The following listing has lines to check for the word "casing"; give only the number of lines that contain it.
*** The data ***
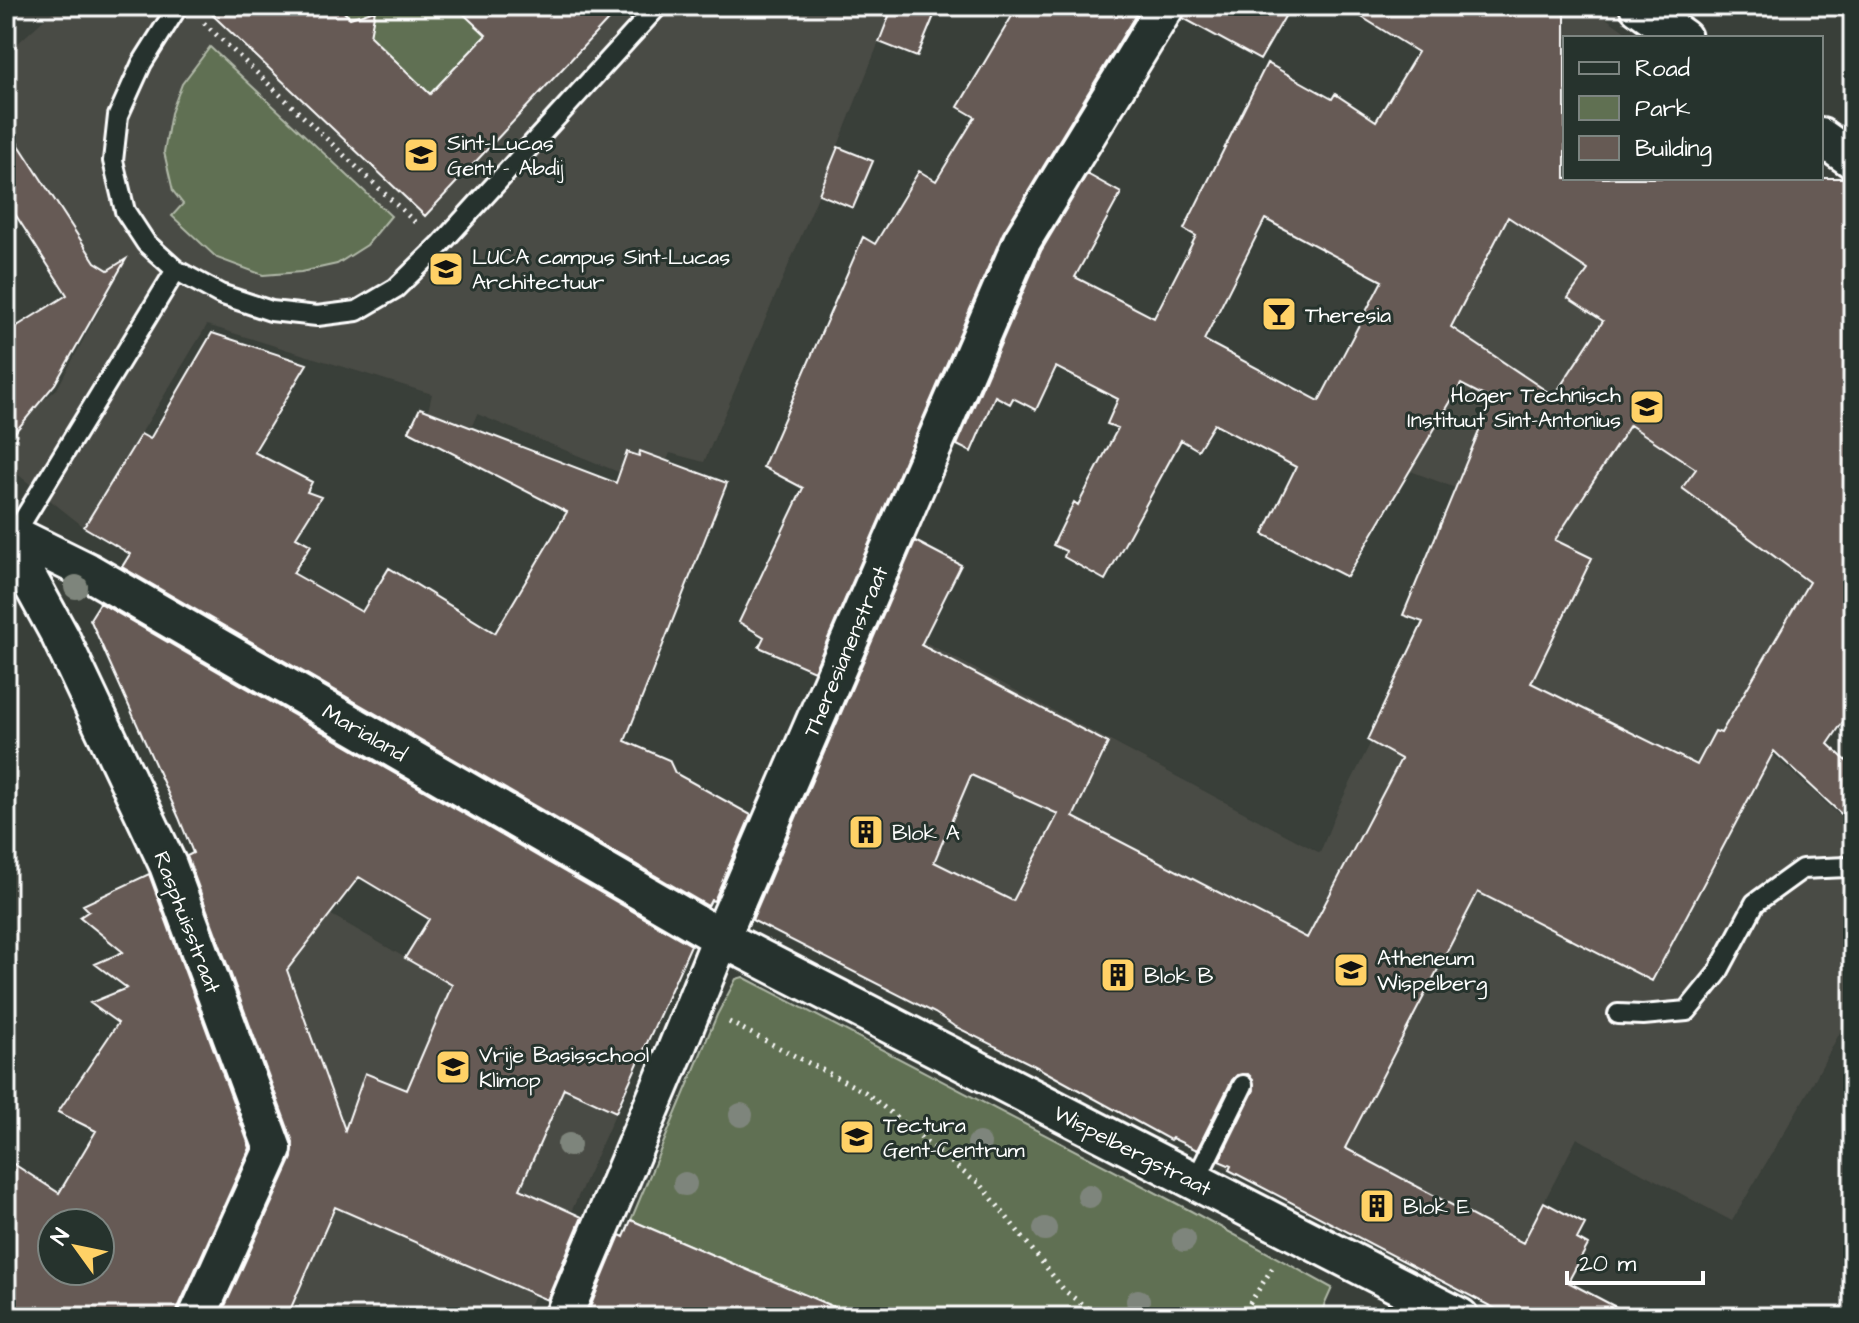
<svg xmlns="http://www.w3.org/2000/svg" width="1859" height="1323" viewBox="0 0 1859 1323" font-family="'Architects Daughter',sans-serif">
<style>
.built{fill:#4a4b45}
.green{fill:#607052;stroke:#b0b8a8;stroke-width:2}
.building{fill:#665a54;stroke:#fff;stroke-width:2;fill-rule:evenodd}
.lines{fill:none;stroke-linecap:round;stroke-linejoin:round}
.service-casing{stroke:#fff;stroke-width:24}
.minor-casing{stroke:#fff;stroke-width:42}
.path{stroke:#fff;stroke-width:5;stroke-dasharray:2 6;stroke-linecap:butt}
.service{stroke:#26332d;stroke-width:18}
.minor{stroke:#26332d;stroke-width:36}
.tree{fill:#7e857b}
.labels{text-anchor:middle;stroke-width:6;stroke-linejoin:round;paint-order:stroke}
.poi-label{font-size:22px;fill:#fff;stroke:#26332d;text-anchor:start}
.street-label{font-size:22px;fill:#fff;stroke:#26332d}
</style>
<rect width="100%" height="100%" fill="#393f39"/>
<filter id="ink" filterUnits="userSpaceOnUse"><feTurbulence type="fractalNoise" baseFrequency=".0125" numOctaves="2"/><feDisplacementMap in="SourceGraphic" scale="16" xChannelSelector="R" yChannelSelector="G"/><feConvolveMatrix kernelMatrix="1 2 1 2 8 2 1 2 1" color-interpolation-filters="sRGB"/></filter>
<g filter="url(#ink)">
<path class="built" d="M59,6H893L819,194L704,462L670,453L655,487L477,414L471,428L428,411L432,394L207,325L84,527L6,465V443L36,406L57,389L117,277L95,262L6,124V54Z
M1518,6H1589L1634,38H1565V178H1821V174L1853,197V582L1759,746L1772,754L1853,828V1008L1809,1090L1732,1221L1577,1138L1490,1306L1229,1170L1175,1139L1172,1138L1170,1140L1135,1122L1125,1117L1126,1114L1035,1067V1065L953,1025L914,1002L747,917L878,617L1320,853L1336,812L1405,674L1482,498L1408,470L1475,343L1408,291Z
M297,895L516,1022L634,916L689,949L524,1317H230L301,1155L231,961Z"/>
<path class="green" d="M338,6H489L486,35L430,94L370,36L358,16L350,18Z
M210,47L391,216L367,245L337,264L301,272L263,275L217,258L172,216L183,204L173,191L164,152L171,113L182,84Z
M743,977L1191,1211L1332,1288L1319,1317H857L631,1220L717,1015L736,979Z"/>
<path class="building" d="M203,6H338L350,18L375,10L370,36L430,94L486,35L455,6H621L425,216Z
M893,6H938L917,57L879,42Z
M1018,6H1141L1003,233L814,671L759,647L764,637L739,622L803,488L763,467L863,237L875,244L919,171L936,181L975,117L958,107Z
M1187,6H1291L1260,60L1183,18Z
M1344,6H1565V178H1843L1853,181V707L1828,744L1853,767V825L1774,751L1652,981L1478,892L1345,1148L1523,1243L1544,1202L1585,1224L1577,1239L1588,1245L1568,1282L1635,1317H1511L1229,1170L1231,1166L1219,1161L1254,1090L1253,1079L1248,1074L1237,1075L1232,1080L1197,1150L1172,1138L1170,1140L1035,1066L954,1026L935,1013L752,920L915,541L961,565L921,645L1108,743L1073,817L1307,938L1401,759L1367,740L1423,622L1403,615L1492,400L1461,384L1347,577L1263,534L1296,467L1214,424L1198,450L1181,440L1105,580L1064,557L1066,551L1053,545L1074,502L1078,505L1118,428L1107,424L1118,399L1056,367L1036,410L1013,398L1010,404L995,396L971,452L957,445L1041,251L1087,174L1121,193L1075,277L1154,318L1196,236L1184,229L1267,63L1332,99L1335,94L1376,121L1418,52ZM1508,217L1588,270L1568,298L1603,321L1554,396L1451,327ZM1265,219L1382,281L1319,401L1204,340ZM1630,425L1696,469L1682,488L1809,582L1721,733L1715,731L1697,765L1531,683L1592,558L1555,540ZM971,775L1058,814L1013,901L934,862Z
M6,125L95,262L108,270L126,259L55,384L6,443V333L67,295L6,200Z
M838,147L873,161L853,208L819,194Z
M212,333L307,364L254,452L312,482L307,492L321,497L296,537L311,545L293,573L362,612L389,568L495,633L567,512L409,431L420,408L616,483L627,452L639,456L640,451L727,483L625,741L669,760L675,773L751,815L714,901L711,900L708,906L122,567L130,554L84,527L141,434L150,439Z
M100,603L691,945L616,1112L564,1088L520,1189L582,1217L547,1300L335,1207L287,1317H220L292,1158L293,1142L187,856L193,853L179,818L90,619ZM359,877L429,919L405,958L452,985L407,1090L365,1073L345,1130L287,970Z
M149,874L250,1148L178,1308L176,1317H21L6,1307V1159L59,1193L96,1131L58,1112L118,1023L90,1003L127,988L95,964L123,952L80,917L89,911L83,905ZM52,1223H100V1271H52Z
M631,1220L857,1317H586L620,1235L624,1237Z"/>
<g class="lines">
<defs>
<path id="service" d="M178,6L142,63L118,116L113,161L125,211L146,243L176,270L220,294L271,311L317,316L357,311L396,288L440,245L658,6
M14,535L176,270
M1618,1014L1643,1015L1687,1011L1717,974L1755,903L1802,869L1847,867L1853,872
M1195,1182L1243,1085"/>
<path id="minor" d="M1638,6L1683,38
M1821,137L1853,160
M6,531L87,571L721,938L1460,1317
M6,537L60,636L168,865L273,1149L197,1317
M563,1317L677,1047L721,938L1022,241L1166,6"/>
</defs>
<use href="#service" class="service-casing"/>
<use href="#minor" class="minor-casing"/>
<path class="path" d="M204,23L418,225
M729,1022L865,1092L973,1180L979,1182L1064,1290L1098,1317
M1241,1317L1273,1267"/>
<use href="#service" class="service"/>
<use href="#minor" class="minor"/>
</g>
<g class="tree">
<circle cx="76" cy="587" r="12"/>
<circle cx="741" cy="1115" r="12"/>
<circle cx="979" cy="1144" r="12"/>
<circle cx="569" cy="1145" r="12"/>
<circle cx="685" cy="1184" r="12"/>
<circle cx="1089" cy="1196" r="12"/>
<circle cx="1045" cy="1229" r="12"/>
<circle cx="1184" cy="1240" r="12"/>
<circle cx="1138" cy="1301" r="12"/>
</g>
</g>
<defs>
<symbol id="university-square" viewBox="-11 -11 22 22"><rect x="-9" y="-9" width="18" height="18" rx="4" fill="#ffd166" stroke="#26332d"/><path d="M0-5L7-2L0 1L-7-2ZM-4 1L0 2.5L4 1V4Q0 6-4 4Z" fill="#111"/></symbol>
<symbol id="bar-square" viewBox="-11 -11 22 22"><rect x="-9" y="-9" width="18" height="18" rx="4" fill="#ffd166" stroke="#26332d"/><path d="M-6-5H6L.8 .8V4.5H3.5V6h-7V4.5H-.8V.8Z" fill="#111"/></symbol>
<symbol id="school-square" viewBox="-11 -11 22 22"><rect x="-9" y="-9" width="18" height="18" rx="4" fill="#ffd166" stroke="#26332d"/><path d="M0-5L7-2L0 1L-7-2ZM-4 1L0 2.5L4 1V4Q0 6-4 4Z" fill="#111"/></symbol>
<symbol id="building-square" viewBox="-11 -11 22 22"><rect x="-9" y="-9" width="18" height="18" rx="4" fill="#ffd166" stroke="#26332d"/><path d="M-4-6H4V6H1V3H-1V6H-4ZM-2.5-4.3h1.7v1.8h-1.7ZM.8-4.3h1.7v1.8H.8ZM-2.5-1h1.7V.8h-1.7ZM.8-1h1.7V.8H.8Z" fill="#111"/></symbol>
</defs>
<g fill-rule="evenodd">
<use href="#university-square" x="401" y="135" width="40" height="40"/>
<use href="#university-square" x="426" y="249" width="40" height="40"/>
<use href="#bar-square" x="1259" y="294" width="40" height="40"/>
<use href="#school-square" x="1627" y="387" width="40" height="40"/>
<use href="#building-square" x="846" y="812" width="40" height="40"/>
<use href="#school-square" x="1331" y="950" width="40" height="40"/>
<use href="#building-square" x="1098" y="955" width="40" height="40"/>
<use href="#school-square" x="433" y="1047" width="40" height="40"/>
<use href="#school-square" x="837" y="1117" width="40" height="40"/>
<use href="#building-square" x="1357" y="1186" width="40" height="40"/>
</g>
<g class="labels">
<g class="poi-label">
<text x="447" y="150">Sint-Lucas<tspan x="447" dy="25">Gent - Abdij</tspan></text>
<text x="472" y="264">LUCA campus Sint-Lucas<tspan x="472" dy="25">Architectuur</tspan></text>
<text x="1305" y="322">Theresia</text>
<text x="1621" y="402" text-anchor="end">Hoger Technisch<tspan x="1621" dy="25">Instituut Sint-Antonius</tspan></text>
<text x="892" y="840">Blok A</text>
<text x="1377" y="965">Atheneum<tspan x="1377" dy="25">Wispelberg</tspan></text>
<text x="1144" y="983">Blok B</text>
<text x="479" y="1062">Vrije Basisschool<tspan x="479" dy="25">Klimop</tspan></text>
<text x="883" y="1132">Tectura<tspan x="883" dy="25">Gent-Centrum</tspan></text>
<text x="1403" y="1214">Blok E</text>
</g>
<g class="street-label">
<text transform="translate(845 651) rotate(-67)" y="8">Theresianenstraat</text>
<text transform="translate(365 732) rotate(30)" y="8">Marialand</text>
<text transform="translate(188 922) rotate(69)" y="8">Rasphuisstraat</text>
<text transform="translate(1133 1150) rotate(27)" y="8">Wispelbergstraat</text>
</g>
</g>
<rect width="1859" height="1323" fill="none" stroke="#26332d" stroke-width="32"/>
<rect x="16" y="16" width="1827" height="1291" fill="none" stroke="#fff" stroke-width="3" filter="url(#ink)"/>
<rect x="1563" y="36" width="260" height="144" fill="#26332d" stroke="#7d8581" stroke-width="2"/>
<rect x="1579" y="62" width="40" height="12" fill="#26332d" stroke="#7d8581" stroke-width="2"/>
<text x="1635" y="76" font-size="24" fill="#ffffff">Road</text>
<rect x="1579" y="96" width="40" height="24" fill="#607052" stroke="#7d8581" stroke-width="2"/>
<text x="1635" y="116" font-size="24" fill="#ffffff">Park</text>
<rect x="1579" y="136" width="40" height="24" fill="#665a54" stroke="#7d8581" stroke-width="2"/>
<text x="1635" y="156" font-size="24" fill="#ffffff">Building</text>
<g transform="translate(76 1247) rotate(303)"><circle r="38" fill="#26332d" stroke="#7d8581" stroke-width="2"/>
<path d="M0-6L14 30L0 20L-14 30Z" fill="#ffd166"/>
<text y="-12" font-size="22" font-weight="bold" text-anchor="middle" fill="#ffffff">N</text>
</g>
<path d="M1567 1271v12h136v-12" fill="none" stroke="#ffffff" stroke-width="4"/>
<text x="1579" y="1271" font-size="24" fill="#ffffff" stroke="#26332d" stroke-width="6" paint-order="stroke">20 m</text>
</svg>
*** End of The data ***
Response to the task
4